These are cases that we see very frequently and they often provide much frustration to pets, owners and vets.
An itchy animal will scratch or chew at themselves causing inflammation, leading to a further itch which often progresses to infection (a change in the population of natural bacteria that live on the skin or a foreign bu may be introduced) and a vicious cycle is established.
Conventional medicine then makes use of antibiotics to control the infection and various medications to suppress the itch as a means of breaking this cycle.
Immunotherapy may also be used. The prevention of this scenario is our ultimate goal and to achieve this, we need to address the underlying issues.
Animals have an itch threshold, basically a line drawn at a certain level which is different for each individual depending on their genetic make-up.
Many factors contribute to this itch threshold and one or more factors can push the animal over the edge, causing them to itch.
There are five main factors which play a role in causing animals to itch. These are nutrition, stress, parasites, environmental factors and mechanical irritation. Other contributors can include hormone imbalances, worms and infections.
There are various diagnostic techniques available to establish the main contributing factor/s, these include cytology, biopsy, intradermal skin testing, diet trials and blood tests, which can be helpful but unfortunately they aren't always conclusive.
As a practical first line of defence we focus on managing the main contributing factors so that the itch threshold is not reached.
NUTRITION PLAYS A MAJOR ROLE
Poor quality food, artificial preservatives, allergies to specific proteins and lack of essential fats, vitamins and minerals can all play a part in contributing to the itch.
Generally we recommend a well-balanced raw food diet together with the addition of optimal amounts of vitamins, minerals, anti-oxidants and omega 3 fatty acids found in high amounts in flax oil, krill oil and cold water fish and are usually deficient in optimal amounts in most pets' diets.

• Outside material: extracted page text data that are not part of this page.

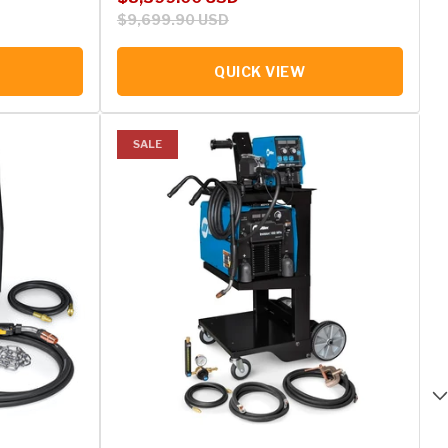
$9,699.90 USD
QUICK VIEW
SALE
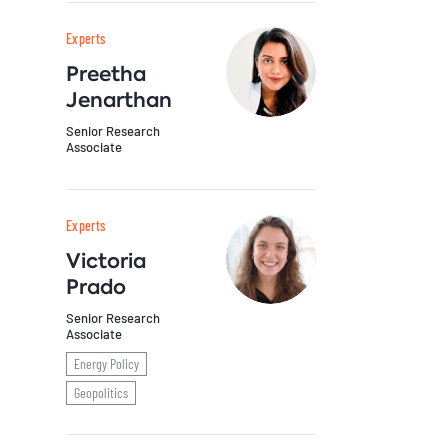
Experts
Preetha
Jenarthan
Senior Research
Associate
Experts
Victoria
Prado
Senior Research
Associate
Energy Policy
Geopolitics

Omega 3s have anti-inflammatory properties and help to give the skin an extra barrier of protection in addition to many other helpful properties.
This works well for most dogs and cats but sometimes we need to design a special diet addressing specific issues.

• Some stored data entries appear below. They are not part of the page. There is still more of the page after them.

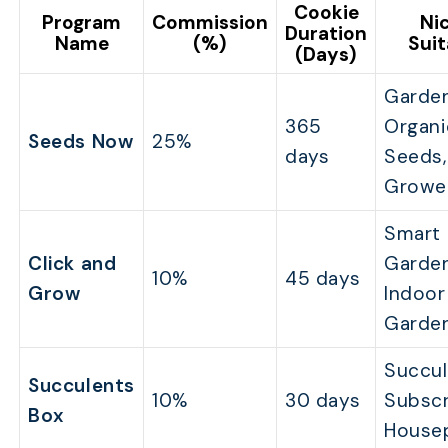
Cookie
Program
Commission
Ni
Duration
Name
(%)
Suit
(Days)
Garden
365
Organi
Seeds Now
25%
days
Seeds
Growe
Smart
Click and
Garden
10%
45 days
Grow
Indoor
Garde
Succul
Succulents
10%
30 days
Subscr
Box
House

Stress weakens the immune system and lowers the body's itch threshold.
In cats we commonly see itchy skin problems and establish in the history that there is a new tomcat in the area bullying the cat.
Stress can also be due to other factors such as a much loved owner going away, a new baby in the house or even a fellow companion no longer being present.
Addressing the underlying issue is important but wholesome nutrition, various supplements such as vitamin B complex, pheromones and remedies such as Rescue Remedy can be very useful aids to help animals to cope with stress.
Parasites like sarcoptic mange and fleas can contribute greatly to an itch.
Fleas can be very irritating and can also be responsible for flea allergy dermatitis where just one flea bite can cause an itch that lasts for weeks - we find this latter issue much less commonly on animals receiving optimal nutrition with a well-balanced raw food diet.
Fleas are natural parasites and have evolved with animals for hundreds of years, when they are becoming a problem it means that either the animal's body is not in top shape to prevent this and /or the environment that the animal is in is unbalanced and the fleas are "taking over".
Environmental flea control as well as supporting the immune system helps to address this issue and where necessary, additional supplements and parasite control products can be used.
Environmental factors can be difficult to isolate or control, for example pollens and dust mites.
Also many dogs love swimming in the sea but the salty water can cause them to be itchy.
It is therefore a good idea to always hose them down with fresh water afterwards. Various shampoos can also contribute to an itch.
Plants such as wandering jew can cause some dogs to react with a violent itch. It is important to be aware of these factors that may play a role and limit exposure where possible.
We often find that by addressing other factors that contribute to the itch threshold and making use of various supplements and homeopathic remedies, many dogs don't react as badly to these factors.
Mechanical irritation such as waxy, hairy or sore ears, painful teeth, full anal glands, long nails and worm burdens can make an animal unsettled and uncomfortable.
Sometimes they display this by scratching or chewing their paws.
A check-up at the vet will help to identify these issues and strategise a management plan to address them.
When animals are itchy some useful first line treatments to help break the itch cycle are to shampoo with soothing shampoos like oatmeal, a cold water bath or applying soothing creams or lotions like aloe vera gel (ensure that it's not preserved with benzoic acid), pawpaw ointment or colloidal silver.
There are many options available to help a chronically itchy animal. For long-term success time, effort and patience are often necessary but with a holistic approach, making use of complementary therapies, we often find that most cases respond well within 2-4 weeks, many without the need for medications.
Occasionally some animals can't be adequately managed and here we make use of medications to suppress the itch which can be wonderful aids.
Some animals need ongoing maintenance doses of these medications to keep them comfortable.